My parents were invited to a wedding in Davao City, so they had this idea of taking a trip afterwards to South Cotabato, where my dad was originally from. And so I tag along, though since I wasn’t invited to the wedding, I go straight to General Santos City, where I will stay for a couple of days before meeting them and going with them to Koronadal (Marbel), my dad’s home city.
But I’ve explored GenSan, as it’s more commonly known, before, so I plan to explore Sarangani this time. The Philippines’ southernmost province, Sarangani was once part of South Cotabato before becoming an independent province in 1992. The province is divided into two by the Sarangani Bay and GenSan. Alabel, the capital, is in the eastern part and just a 20-minute ride from central GenSan. I make it my first destination, mainly because it’s the easiest part of Sarangani to go to; plus, since it’s the capital, I figure it makes the most sense as an introduction to the province.
Alabel is essentially just a town, and there’s not much in the way of traditional “sights” — though the green carpets of rice fields are really great to behold, especially in this rainy season. There’s the provincial capitol in the middle of a sprawling field, though not much to hold a traveler’s attention. It would’ve been a great place to bike, though, with the wide highways almost devoid of vehicles. Only tricycles and the occasional car pass through.
I take a tricycle to the municipal hall, about 3 kilometers east. With a utilitarian architecture that wouldn’t feel out of place in any small Philippine town, it’s not much to remember either. And right now, there’s a construction ongoing for what I assume will be the new municipal building, blighting the park in front of the municipal hall.

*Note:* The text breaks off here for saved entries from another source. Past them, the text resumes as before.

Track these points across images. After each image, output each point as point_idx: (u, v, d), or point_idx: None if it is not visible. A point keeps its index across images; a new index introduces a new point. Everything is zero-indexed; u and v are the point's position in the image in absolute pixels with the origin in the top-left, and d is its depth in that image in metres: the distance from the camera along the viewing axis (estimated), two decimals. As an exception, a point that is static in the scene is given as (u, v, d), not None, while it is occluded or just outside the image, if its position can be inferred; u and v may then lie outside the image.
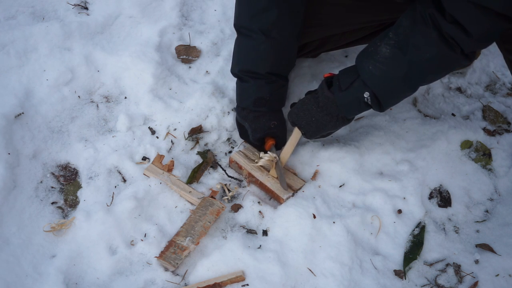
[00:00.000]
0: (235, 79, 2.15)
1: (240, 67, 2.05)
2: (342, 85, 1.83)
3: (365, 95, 1.79)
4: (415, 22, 1.68)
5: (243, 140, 2.23)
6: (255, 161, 2.10)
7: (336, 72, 1.91)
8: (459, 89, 2.51)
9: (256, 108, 2.06)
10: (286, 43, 2.02)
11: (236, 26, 2.05)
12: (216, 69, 2.43)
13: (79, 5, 2.59)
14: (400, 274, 1.90)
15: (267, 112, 2.08)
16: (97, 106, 2.29)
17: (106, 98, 2.32)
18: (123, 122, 2.22)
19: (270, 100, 2.06)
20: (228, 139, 2.25)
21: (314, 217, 1.95)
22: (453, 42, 1.64)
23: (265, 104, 2.06)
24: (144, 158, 2.14)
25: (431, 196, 2.11)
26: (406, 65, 1.72)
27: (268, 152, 2.06)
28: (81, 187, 2.06)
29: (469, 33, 1.60)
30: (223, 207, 1.97)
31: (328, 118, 1.91)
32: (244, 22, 2.00)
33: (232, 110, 2.29)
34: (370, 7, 2.07)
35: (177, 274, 1.85)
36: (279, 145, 2.11)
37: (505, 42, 1.94)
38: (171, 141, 2.20)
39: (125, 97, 2.32)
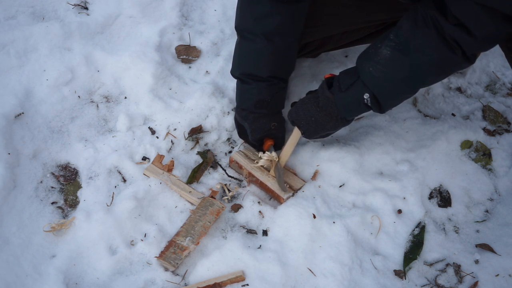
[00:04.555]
0: (235, 79, 2.15)
1: (242, 70, 2.05)
2: (342, 86, 1.83)
3: (365, 97, 1.79)
4: (416, 24, 1.68)
5: (243, 140, 2.23)
6: (255, 161, 2.10)
7: (337, 72, 1.91)
8: (459, 89, 2.51)
9: (257, 110, 2.06)
10: (288, 48, 2.02)
11: (238, 29, 2.04)
12: (216, 69, 2.43)
13: (79, 5, 2.59)
14: (400, 274, 1.90)
15: (268, 113, 2.08)
16: (97, 106, 2.29)
17: (106, 98, 2.32)
18: (123, 122, 2.22)
19: (271, 102, 2.06)
20: (228, 139, 2.25)
21: (314, 217, 1.95)
22: (455, 44, 1.64)
23: (266, 106, 2.06)
24: (144, 158, 2.14)
25: (431, 196, 2.11)
26: (406, 67, 1.72)
27: (266, 152, 2.06)
28: (81, 187, 2.06)
29: (473, 35, 1.60)
30: (223, 207, 1.97)
31: (327, 118, 1.91)
32: (246, 25, 2.00)
33: (232, 110, 2.29)
34: (370, 7, 2.07)
35: (177, 274, 1.85)
36: (277, 146, 2.12)
37: (507, 41, 1.94)
38: (171, 141, 2.20)
39: (125, 97, 2.32)
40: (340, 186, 2.09)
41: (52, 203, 2.01)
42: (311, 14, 2.06)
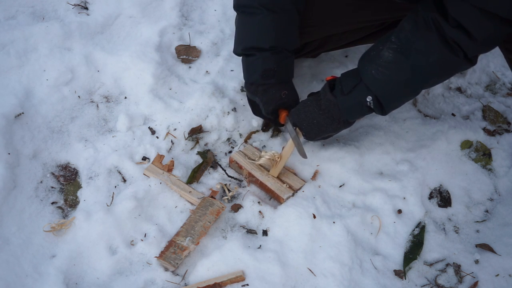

Without much to do, I retreat to the highway. Nearby, I hear a woman singing at a karaoke, doing her passable rendition of a 90s rock. Other than that, it’s a quiet weekend afternoon. For a capital town, Alabel feels decidedly sleepy. Surprisingly, it doesn’t even have a Jollibee (though there’s 7-Eleven and Dunkin’ Donuts).
After a few minutes of strolling around, I ride a tricycle to the nearest beach, Ladol Beach. It’s not really conducive to swimming, with a rocky shore, strong waves, and murky waters. But a few kids are playing in the water, and the cool winds are great for relaxing. I stay here for about half an hour, enjoying the relative solitude and the quietness. Hi, me — welcome to Sarangani.